━━ RECORDED DATA ━━

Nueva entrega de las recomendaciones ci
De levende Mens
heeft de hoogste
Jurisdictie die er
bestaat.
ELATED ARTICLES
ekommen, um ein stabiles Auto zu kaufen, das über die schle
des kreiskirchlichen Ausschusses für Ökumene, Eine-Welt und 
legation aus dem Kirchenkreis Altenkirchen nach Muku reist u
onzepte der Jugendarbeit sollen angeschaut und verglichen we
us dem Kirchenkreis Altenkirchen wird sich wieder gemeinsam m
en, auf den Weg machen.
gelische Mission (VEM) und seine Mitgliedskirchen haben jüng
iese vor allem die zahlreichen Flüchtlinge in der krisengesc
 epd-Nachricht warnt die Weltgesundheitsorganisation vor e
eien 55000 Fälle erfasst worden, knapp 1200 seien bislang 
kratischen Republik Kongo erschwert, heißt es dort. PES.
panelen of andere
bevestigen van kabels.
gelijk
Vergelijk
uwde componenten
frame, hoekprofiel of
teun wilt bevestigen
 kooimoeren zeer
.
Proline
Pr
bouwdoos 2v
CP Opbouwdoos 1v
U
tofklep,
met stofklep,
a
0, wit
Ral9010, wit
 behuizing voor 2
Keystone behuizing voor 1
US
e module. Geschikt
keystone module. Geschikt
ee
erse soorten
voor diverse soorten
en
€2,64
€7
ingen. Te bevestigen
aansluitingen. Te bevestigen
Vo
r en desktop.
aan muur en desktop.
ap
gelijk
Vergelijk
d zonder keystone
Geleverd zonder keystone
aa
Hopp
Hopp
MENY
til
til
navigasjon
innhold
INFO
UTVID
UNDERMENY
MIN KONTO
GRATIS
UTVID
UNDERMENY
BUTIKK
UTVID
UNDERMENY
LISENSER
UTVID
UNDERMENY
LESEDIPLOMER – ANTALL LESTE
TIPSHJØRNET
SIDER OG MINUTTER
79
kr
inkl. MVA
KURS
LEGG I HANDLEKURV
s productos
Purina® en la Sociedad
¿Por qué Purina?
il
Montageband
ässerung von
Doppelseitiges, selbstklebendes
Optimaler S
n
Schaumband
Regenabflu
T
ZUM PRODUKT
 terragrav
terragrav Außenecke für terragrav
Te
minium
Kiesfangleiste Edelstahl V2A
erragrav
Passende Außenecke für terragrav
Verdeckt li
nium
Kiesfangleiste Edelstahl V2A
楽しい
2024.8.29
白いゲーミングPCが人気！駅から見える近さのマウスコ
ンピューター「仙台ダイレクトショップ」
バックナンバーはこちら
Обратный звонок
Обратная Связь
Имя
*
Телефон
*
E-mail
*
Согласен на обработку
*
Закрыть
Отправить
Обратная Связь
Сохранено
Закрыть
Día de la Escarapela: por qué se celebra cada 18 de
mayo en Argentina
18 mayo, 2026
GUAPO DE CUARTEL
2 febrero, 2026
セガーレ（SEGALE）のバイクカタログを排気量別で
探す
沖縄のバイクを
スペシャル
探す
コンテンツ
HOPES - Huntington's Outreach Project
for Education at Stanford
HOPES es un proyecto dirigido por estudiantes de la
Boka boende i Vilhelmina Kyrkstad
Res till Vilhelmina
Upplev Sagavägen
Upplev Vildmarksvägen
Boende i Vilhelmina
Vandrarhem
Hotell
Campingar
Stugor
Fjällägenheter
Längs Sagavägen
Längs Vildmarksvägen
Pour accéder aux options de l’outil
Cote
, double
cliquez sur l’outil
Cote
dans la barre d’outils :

━━━
━━ RECORDED DATA ━━

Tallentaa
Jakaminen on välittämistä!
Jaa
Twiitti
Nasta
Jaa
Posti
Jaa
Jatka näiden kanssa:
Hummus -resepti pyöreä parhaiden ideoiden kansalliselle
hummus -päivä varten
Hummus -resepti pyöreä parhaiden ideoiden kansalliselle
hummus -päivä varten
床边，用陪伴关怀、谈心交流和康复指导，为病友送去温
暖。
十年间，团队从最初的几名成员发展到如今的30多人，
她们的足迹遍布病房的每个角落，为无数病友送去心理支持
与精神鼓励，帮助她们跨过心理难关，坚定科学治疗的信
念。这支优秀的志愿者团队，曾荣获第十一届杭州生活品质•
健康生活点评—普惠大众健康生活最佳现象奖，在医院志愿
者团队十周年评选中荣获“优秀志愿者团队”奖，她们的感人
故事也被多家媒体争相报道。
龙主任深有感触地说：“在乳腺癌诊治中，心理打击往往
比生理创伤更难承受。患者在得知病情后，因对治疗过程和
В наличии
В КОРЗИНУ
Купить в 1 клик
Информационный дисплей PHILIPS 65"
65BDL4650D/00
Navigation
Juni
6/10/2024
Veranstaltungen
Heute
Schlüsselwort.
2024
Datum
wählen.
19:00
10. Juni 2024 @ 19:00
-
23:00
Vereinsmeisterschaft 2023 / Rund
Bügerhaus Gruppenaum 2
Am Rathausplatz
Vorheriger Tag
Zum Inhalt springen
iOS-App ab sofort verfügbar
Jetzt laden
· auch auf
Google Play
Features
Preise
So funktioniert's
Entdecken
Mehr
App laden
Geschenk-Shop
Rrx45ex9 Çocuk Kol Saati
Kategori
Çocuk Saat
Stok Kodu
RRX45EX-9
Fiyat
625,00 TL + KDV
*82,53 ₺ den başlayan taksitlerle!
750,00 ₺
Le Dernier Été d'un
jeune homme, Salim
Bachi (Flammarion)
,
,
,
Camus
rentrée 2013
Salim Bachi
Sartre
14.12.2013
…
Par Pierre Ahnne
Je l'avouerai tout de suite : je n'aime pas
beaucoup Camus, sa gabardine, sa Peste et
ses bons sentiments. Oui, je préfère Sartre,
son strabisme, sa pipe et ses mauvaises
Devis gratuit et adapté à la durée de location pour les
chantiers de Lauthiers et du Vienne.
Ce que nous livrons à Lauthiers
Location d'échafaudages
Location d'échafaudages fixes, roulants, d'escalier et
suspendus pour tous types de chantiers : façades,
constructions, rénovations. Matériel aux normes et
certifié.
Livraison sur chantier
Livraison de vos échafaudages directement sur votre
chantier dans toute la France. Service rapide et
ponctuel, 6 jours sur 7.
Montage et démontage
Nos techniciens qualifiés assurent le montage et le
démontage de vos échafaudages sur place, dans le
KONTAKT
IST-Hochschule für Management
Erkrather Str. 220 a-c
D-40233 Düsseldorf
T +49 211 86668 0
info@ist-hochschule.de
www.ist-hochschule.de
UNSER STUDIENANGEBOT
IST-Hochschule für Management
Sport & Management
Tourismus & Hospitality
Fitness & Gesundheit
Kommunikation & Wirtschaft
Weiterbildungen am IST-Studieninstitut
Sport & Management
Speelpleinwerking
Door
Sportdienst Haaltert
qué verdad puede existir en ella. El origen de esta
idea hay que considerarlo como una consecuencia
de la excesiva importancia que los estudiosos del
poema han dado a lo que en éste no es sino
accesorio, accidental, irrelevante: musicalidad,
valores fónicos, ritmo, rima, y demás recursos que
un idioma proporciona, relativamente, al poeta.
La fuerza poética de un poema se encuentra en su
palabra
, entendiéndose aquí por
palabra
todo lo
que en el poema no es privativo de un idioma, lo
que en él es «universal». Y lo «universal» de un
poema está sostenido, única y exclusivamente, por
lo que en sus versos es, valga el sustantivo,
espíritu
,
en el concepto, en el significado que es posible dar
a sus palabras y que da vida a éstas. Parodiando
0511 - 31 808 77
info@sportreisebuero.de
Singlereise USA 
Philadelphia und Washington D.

━━━

#### TASK DESCRIPTION
Only the lines above starting at the one containing "Verdeckt li" and ending at the one containing "Fjällägenheter", both included, are to be returned, exactly as they read.

#### REPLY TO THE EXERCISE
Verdeckt li
nium
Kiesfangleiste Edelstahl V2A
楽しい
2024.8.29
白いゲーミングPCが人気！駅から見える近さのマウスコ
ンピューター「仙台ダイレクトショップ」
バックナンバーはこちら
Обратный звонок
Обратная Связь
Имя
*
Телефон
*
E-mail
*
Согласен на обработку
*
Закрыть
Отправить
Обратная Связь
Сохранено
Закрыть
Día de la Escarapela: por qué se celebra cada 18 de
mayo en Argentina
18 mayo, 2026
GUAPO DE CUARTEL
2 febrero, 2026
セガーレ（SEGALE）のバイクカタログを排気量別で
探す
沖縄のバイクを
スペシャル
探す
コンテンツ
HOPES - Huntington's Outreach Project
for Education at Stanford
HOPES es un proyecto dirigido por estudiantes de la
Boka boende i Vilhelmina Kyrkstad
Res till Vilhelmina
Upplev Sagavägen
Upplev Vildmarksvägen
Boende i Vilhelmina
Vandrarhem
Hotell
Campingar
Stugor
Fjällägenheter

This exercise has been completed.